He Heard My Heart
Some days are just hard, and this one was a particularly tough one for me. I was on my way to church and I was in deep pain. The day prior I was confronted by someone, apologized to, and reminded of a gut wrenching thing that was said about me. Not about my character, not about something I’d done, but about the color of my skin. It wasn’t the first time, nor do I think it will be my last, but it was different this time and I couldn’t help but just fall to my knees and weep uncontrollably once I was able to be alone. Back to my drive to church, I had a typical routine. I would get there an hour early, set up most of the rooms, get the audio system to magically work, and prepare a “speech” for my mentor/pastor to coach me through. But I couldn’t do it. I knew that just the opening of my mouth would cause me to break down again. So I texted my pastor, told him I couldn’t do the normal speech, and he asked if I was okay. I’d like to say I didn’t respond because I was a good driver who would never break the law, but I just wanted to wait to see him in person.
So I get to the church, I start to set up a room, and he walks in and asks me if I’m okay. In a rather melancholy tone I replied “Yeah kinda,” but he knew something was off. So he asked me again, drew closer, I looked him in the eye, and a single tear fell down my cheek. I began to tell him the story of what went down, who I had talked to about it, and how I was feeling (in the best way I could at the time). The first thing he did was apologize, hug me, and start to pray for me. He prayed for my peace, my aching heart, the others involved, and for God to make himself known and uniquely meet me in that moment. I felt seen. After the prayer he once again apologized, gave me grace in my responsibilities for the day, and humbly said, “I don’t know how to help you with this because nobody has ever done anything like this to me because of my race, but I’m gonna make sure I get people who have gone through this and have a better idea of how to counsel you through this”. I was honestly dumbfounded. Not because this was out of character or surprising because it came from him, but because he realized where he may be out of his wheelhouse, assured me that he would do everything in his power to help me, and was willing to just hear why I was hurt and what the state of my heart was at that moment. I knew at that moment that he loved me fully not just as my boss, but as a fellow image bearer who was mourning and willing to share and carry the burden with me. He wasn’t the only person who helped me through this, this is just one who I wanted to highlight. Maybe because he was my first ever church mentor, maybe because he was the first person at my church I told, or maybe because he was someone who I hope to model my life after in large part because of this moment. If my pastor whose aim in life is to love God and love others well is caring for me well, how much more does Jesus care for my aching soul? When I grieve, his heart grieves with me. When I’m in pain, he shares my pain with me. Because the very heart of Jesus is one that is tender, compassionate, gentle, yet strong enough to uphold everyone in his mighty arms.
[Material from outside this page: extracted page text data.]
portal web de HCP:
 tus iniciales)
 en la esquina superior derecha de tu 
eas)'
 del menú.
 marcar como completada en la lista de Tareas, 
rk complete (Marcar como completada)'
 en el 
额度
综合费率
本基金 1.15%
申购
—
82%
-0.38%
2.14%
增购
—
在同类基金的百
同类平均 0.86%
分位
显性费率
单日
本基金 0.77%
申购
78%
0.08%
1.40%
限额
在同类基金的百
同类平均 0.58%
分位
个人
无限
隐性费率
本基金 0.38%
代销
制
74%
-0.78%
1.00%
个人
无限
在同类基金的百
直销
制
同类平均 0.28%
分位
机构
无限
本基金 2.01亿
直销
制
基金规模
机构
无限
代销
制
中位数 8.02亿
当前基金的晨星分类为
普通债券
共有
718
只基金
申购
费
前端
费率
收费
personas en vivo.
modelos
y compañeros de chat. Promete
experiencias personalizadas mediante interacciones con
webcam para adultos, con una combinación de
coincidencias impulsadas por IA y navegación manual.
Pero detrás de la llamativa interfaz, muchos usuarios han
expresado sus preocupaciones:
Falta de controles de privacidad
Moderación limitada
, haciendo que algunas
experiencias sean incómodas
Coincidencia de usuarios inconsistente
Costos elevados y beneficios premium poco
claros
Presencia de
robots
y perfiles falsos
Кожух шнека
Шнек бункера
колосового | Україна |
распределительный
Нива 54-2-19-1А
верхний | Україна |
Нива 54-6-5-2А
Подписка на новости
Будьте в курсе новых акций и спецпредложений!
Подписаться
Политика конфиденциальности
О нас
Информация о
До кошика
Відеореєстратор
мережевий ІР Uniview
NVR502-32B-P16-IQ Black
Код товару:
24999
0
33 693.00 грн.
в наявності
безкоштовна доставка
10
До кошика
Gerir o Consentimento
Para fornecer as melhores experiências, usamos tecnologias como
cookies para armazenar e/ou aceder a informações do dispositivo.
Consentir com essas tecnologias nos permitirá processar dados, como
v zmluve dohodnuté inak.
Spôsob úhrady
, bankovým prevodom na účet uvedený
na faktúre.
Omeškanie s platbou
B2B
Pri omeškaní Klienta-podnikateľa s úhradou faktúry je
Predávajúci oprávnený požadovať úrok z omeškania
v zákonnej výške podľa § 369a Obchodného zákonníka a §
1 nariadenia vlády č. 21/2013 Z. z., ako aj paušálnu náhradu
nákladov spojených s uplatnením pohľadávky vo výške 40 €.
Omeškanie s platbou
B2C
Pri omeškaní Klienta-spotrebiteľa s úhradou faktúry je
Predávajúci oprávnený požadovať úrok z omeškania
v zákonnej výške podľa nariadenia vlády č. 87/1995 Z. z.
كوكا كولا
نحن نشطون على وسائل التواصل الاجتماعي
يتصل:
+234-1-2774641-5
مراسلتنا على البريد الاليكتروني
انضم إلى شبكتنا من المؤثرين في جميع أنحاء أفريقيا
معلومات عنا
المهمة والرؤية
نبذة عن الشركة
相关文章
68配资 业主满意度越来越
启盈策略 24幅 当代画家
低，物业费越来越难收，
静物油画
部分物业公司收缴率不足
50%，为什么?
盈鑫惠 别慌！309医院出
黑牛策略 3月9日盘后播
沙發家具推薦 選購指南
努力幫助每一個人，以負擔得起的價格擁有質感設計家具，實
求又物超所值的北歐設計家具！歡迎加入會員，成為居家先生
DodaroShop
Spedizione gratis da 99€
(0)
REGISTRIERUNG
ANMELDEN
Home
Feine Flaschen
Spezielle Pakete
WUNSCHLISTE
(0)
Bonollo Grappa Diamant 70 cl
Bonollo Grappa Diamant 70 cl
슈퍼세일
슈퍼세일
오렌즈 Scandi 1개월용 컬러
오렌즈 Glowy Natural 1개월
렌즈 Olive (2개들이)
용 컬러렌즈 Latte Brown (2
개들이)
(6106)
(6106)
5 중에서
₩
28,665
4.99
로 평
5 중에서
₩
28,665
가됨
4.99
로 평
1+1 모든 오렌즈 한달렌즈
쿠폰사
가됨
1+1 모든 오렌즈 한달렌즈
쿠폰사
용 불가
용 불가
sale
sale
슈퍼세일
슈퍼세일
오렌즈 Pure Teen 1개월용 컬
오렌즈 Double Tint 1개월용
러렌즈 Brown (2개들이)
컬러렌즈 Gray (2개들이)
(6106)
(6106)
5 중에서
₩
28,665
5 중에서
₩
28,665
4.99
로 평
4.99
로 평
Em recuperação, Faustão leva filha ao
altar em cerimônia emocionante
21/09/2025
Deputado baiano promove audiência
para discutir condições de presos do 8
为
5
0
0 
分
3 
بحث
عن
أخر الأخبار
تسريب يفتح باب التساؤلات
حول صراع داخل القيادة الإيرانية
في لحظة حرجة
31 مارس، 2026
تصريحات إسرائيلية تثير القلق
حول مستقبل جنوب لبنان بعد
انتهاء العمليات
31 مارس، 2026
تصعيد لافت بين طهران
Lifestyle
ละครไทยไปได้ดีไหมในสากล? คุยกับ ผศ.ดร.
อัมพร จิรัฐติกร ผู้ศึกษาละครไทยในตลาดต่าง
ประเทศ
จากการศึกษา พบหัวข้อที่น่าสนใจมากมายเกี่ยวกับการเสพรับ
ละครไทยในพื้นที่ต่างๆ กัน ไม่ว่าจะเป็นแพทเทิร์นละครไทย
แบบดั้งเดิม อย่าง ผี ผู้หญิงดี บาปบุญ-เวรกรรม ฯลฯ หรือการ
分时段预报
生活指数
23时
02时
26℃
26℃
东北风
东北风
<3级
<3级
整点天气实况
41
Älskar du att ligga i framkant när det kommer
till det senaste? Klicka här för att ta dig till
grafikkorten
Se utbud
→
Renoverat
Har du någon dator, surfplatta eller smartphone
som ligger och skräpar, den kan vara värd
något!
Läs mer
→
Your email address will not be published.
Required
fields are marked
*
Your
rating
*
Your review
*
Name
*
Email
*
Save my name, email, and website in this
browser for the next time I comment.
So, friend, take heart. Whether you’ve gone through horrific tragedy that was only amplified by others who failed to show genuine kindness and Christlike love towards you, or you’ve had some truly Godly people who’ve consoled you in the darkest of nights, know that there is a God who delights in uplifting the tired and weary at heart. Not because you’ve done a lot of good things. Not because you’re deserving of it. Not because you dedicate your life towards worthwhile endeavors. But because Christ in his purest form longs to save sinners and suffered like you and I so that we could experience the sweetest of joys, richest of blessings, and all of them being found in one place: Jesus Christ. May you look at God and see nothing but infinite beauty for all your days.
And thank you, Joe, for modeling what it means to be formed by God in both word and deed.